### Task description
Write out the listing below word for word, leaving out the pictures.

### Exercise data
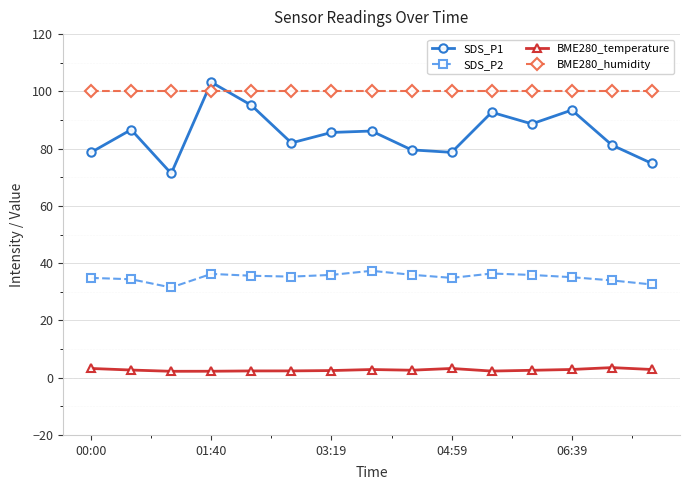

Rank the series by their average value, from lowest to highest.

BME280_temperature, SDS_P2, SDS_P1, BME280_humidity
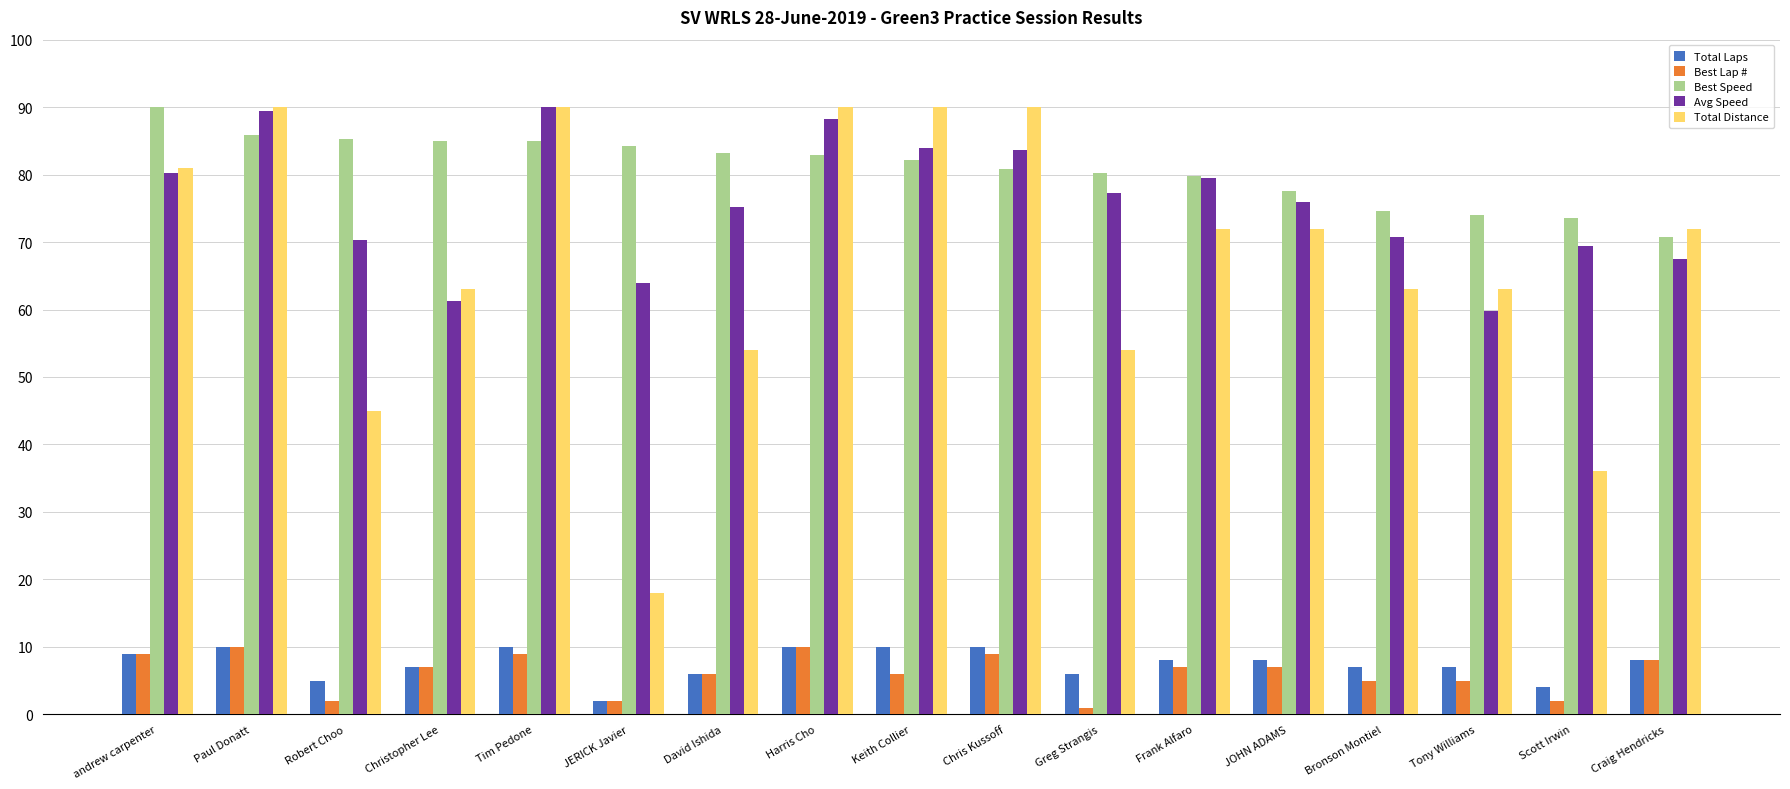

Is the value of Best Lap # at Keith Collier greater than the value of Best Speed at Frank Alfaro?

No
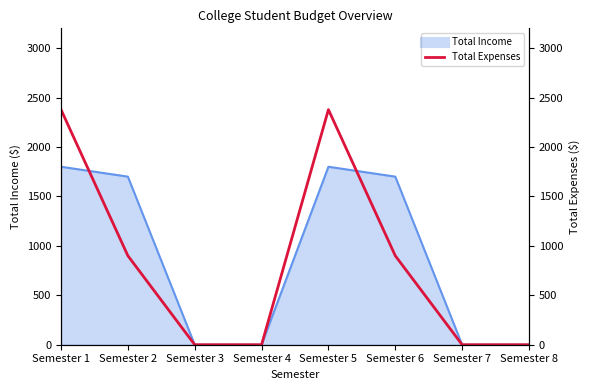

True or false: the data has more than 2 interior local peaks.

False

### Answer to this exercise
Rank the series by their average value, from lowest to highest.

BME280_temperature, SDS_P2, SDS_P1, BME280_humidity

Is the value of Best Lap # at Keith Collier greater than the value of Best Speed at Frank Alfaro?

No

True or false: the data has more than 2 interior local peaks.

False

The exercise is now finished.